Smooth muscle cells play an important role in the pathophysiology of atherosclerotic cardiovascular disease. Following the accumulation of lipid-laden macrophages within arterial intima, smooth muscle cells undergo a phenotypic transition and migrate from the vessel media into the growing neointima [1]. While these cells contribute to plaque size, the smooth muscle cells in the plaque proliferate and deposit extensive extracellular matrix to form a protective fibrous cap that limits plaque rupture and subsequent clinical thrombotic events. However, smooth muscle migration and proliferation can drive the development of restenotic vascular remodeling following vascular injury, such as post-balloon angioplasty and stent placement, suggesting both positive and negative consequences for smooth muscle fibroproliferative remodeling in cardiovascular disease [2]. In addition to growth and migration, smooth muscle cells can also take on proinflammatory and macrophage-like phenotypes that may contribute to plaque development [1], [3]. While these phenotypes are thought to contribute to leukocyte recruitment and lipid handling, respectively, their relative contribution to atherosclerosis remains largely unknown [1], [3].
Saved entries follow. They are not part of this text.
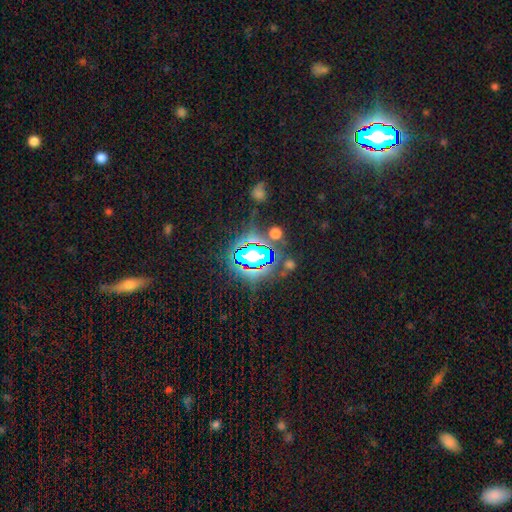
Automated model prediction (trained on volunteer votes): Q: Smooth or featured?
A: star or artifact (76%); runner-up: smooth (14%)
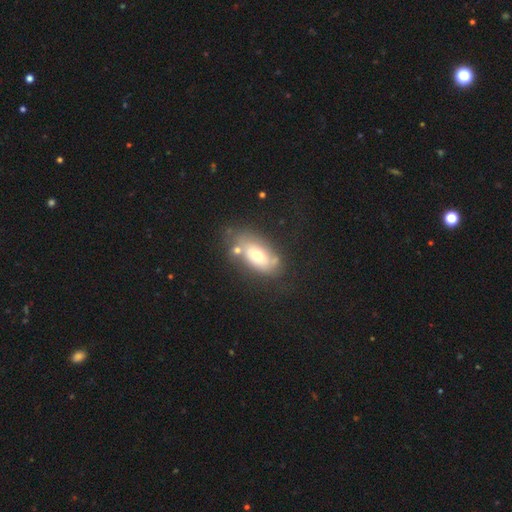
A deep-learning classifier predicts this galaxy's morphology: Smooth or featured? smooth (58%)
How rounded? in between (89%)
Merging? none (53%)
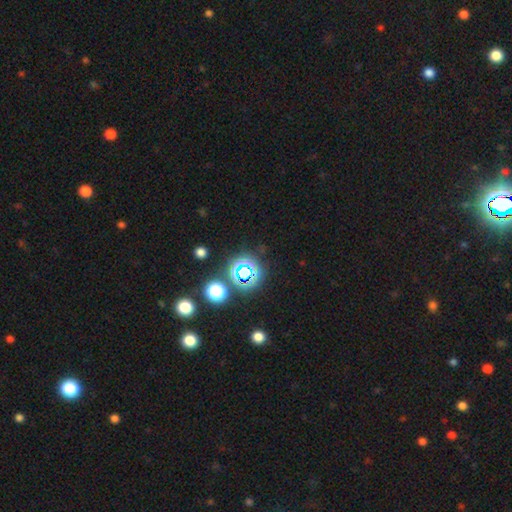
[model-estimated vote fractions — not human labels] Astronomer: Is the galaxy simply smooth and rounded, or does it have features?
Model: star or artifact — 56% (runner-up: smooth, 36%).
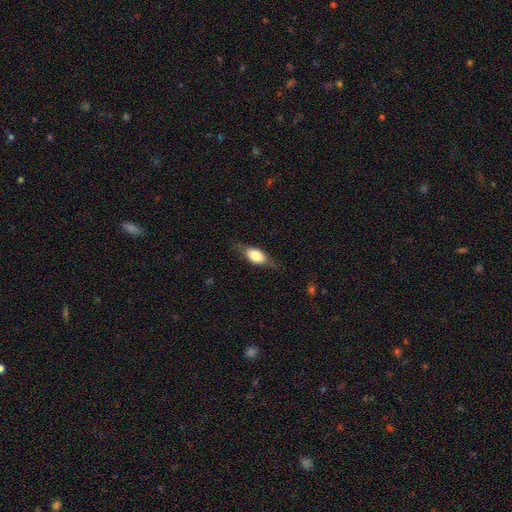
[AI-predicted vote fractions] smooth-or-featured: smooth: 66% | featured or disk: 27% | star or artifact: 7%
  how-rounded: in between: 80% | cigar-shaped: 13% | round: 7%
  merging: none: 73% | minor disturbance: 20% | major disturbance: 7% | merger: 1%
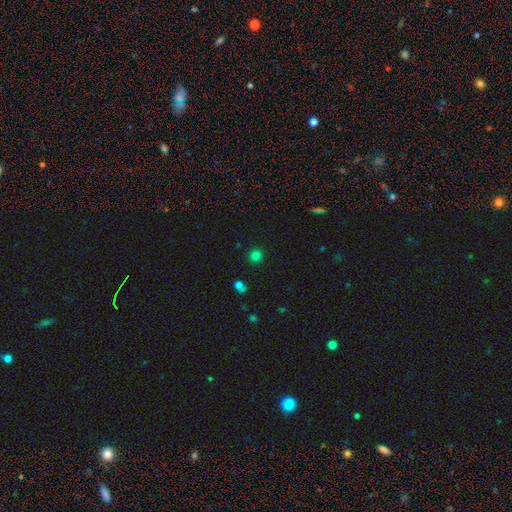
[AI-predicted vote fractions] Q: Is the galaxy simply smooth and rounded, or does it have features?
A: smooth — 79%.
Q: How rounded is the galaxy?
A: round — 94%.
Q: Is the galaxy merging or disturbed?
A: none — 90%.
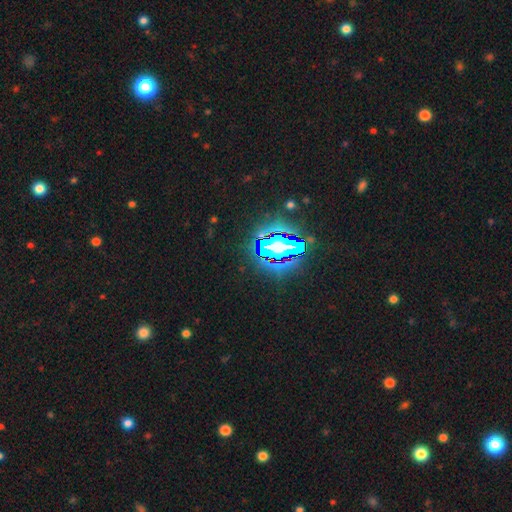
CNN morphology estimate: smooth-or-featured: star or artifact: 81% | smooth: 10% | featured or disk: 9%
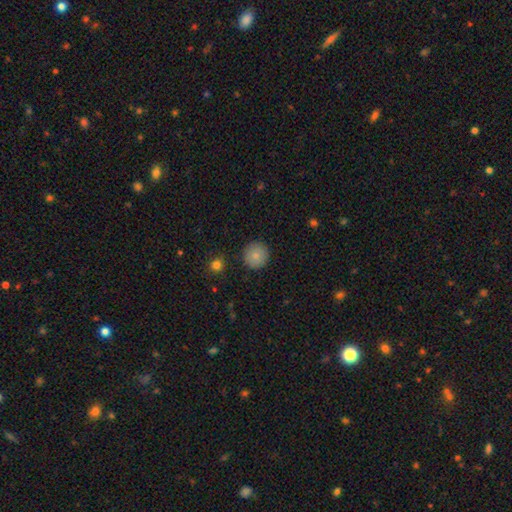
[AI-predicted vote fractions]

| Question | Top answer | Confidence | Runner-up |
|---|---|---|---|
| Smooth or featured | smooth | 84% | star or artifact (8%) |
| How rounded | round | 95% | in between (4%) |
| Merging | none | 90% | minor disturbance (6%) |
NADPH oxidases play a critical role in multiple aspects of cardiovascular disease. In smooth muscle cells, the primary NADPH oxidase isoforms include NOX1 and NOX4, although NOX2 has been detected at low levels [4]. NOX1 shows enhanced expression following carotid injury [5], and both NOX1 and NOX4 show enhanced expression in response to mitogenic stimuli, such as PDGF-BB and Ang II [4], [6]. However, these enzymes differ considerably in their localization and enzymatic activity. NOX1 is primarily found in the plasma membrane, caveoli, and endosomes, whereas NOX4 localizes to focal adhesions, the endoplasmic reticulum, and mitochondria [7], [8], [9]. Additionally, NOX1 interacts with multiple regulatory proteins to drive inducible superoxide production, while NOX4 is constitutively active and generates primarily hydrogen peroxide [10], [11]. Consistent with this discrepancy, NOX1 knockdown blunts superoxide production in response to Ang II and PDGF-BB, and NOX1 deletion reduces Ang II-induced superoxide production and increases in blood pressure in vivo [12], [13]. Similarly, smooth muscle-specific NOX1 overexpression enhances superoxide production, smooth muscle proliferation, and neointimal area following carotid injury, whereas NOX1 knockout mice show decreased superoxide production, reduced proliferation, and diminished neointima [12], [14]. However, the role of NOX1 in atherosclerosis has been controversial with both enhanced plaque formation and reduced plaque formation described following NOX1 deletion [15], [16], [17]. NOX1 deletion shows a strong reduction in diabetic atherosclerosis [18], which could be due to the enhanced expression of NOX1 in diabetic atherosclerosis or due to the enhanced activation of PKCβ in diabetic atherosclerosis which stimulates NOX1 activation [19], [20], [21].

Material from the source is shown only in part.